[Records contained in a dataset]
........
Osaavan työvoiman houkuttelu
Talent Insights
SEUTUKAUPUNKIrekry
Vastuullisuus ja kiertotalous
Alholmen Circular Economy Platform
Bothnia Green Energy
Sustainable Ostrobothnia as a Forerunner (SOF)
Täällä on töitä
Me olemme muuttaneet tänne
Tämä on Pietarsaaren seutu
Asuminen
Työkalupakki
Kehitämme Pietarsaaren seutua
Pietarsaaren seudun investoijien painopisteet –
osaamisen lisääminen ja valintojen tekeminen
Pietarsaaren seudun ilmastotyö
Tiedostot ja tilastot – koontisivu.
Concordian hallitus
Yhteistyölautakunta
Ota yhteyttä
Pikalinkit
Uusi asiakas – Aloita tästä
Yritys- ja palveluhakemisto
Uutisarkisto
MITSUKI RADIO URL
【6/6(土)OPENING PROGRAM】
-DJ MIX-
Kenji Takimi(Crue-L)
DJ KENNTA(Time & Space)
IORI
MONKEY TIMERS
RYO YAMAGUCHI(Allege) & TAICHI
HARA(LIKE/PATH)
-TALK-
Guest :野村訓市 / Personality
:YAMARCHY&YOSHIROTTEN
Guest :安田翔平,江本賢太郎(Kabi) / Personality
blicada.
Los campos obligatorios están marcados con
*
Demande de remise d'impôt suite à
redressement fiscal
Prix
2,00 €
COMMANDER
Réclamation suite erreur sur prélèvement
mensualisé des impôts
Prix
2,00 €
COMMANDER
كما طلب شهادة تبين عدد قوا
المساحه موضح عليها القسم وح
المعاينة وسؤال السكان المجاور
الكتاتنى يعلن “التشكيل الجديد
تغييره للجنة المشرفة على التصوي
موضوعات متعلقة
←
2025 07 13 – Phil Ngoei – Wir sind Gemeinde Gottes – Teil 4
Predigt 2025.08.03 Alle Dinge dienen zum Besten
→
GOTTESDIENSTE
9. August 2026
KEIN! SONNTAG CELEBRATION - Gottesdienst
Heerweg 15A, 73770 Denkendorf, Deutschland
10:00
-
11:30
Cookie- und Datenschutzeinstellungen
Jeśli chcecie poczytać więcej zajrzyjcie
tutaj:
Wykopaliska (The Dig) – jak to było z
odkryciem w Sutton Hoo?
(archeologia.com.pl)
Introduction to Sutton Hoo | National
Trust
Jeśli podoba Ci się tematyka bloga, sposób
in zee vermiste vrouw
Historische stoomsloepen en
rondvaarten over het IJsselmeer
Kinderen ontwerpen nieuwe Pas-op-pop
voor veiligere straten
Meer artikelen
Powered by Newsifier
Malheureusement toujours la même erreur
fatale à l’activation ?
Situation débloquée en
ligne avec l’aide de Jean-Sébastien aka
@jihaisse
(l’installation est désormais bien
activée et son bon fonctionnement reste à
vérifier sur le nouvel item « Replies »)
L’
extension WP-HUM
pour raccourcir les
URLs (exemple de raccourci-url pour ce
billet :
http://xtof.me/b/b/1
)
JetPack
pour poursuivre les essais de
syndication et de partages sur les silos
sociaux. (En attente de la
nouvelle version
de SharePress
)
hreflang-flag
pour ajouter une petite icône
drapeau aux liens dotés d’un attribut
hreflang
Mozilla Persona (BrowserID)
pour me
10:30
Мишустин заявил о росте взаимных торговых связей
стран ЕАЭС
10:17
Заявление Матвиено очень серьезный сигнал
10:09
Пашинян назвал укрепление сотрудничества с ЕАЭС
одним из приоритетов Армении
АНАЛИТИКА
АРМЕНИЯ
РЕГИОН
........
**ACTIVITY**
What is needed is a verbatim copy of every line in the records above from the one containing "(l’installation est désormais bien" down to the one containing "Заявление Матвиено очень серьезный сигнал", both included, and nothing more.

**ANSWER SECTION**
(l’installation est désormais bien
activée et son bon fonctionnement reste à
vérifier sur le nouvel item « Replies »)
L’
extension WP-HUM
pour raccourcir les
URLs (exemple de raccourci-url pour ce
billet :
http://xtof.me/b/b/1
)
JetPack
pour poursuivre les essais de
syndication et de partages sur les silos
sociaux. (En attente de la
nouvelle version
de SharePress
)
hreflang-flag
pour ajouter une petite icône
drapeau aux liens dotés d’un attribut
hreflang
Mozilla Persona (BrowserID)
pour me
10:30
Мишустин заявил о росте взаимных торговых связей
стран ЕАЭС
10:17
Заявление Матвиено очень серьезный сигнал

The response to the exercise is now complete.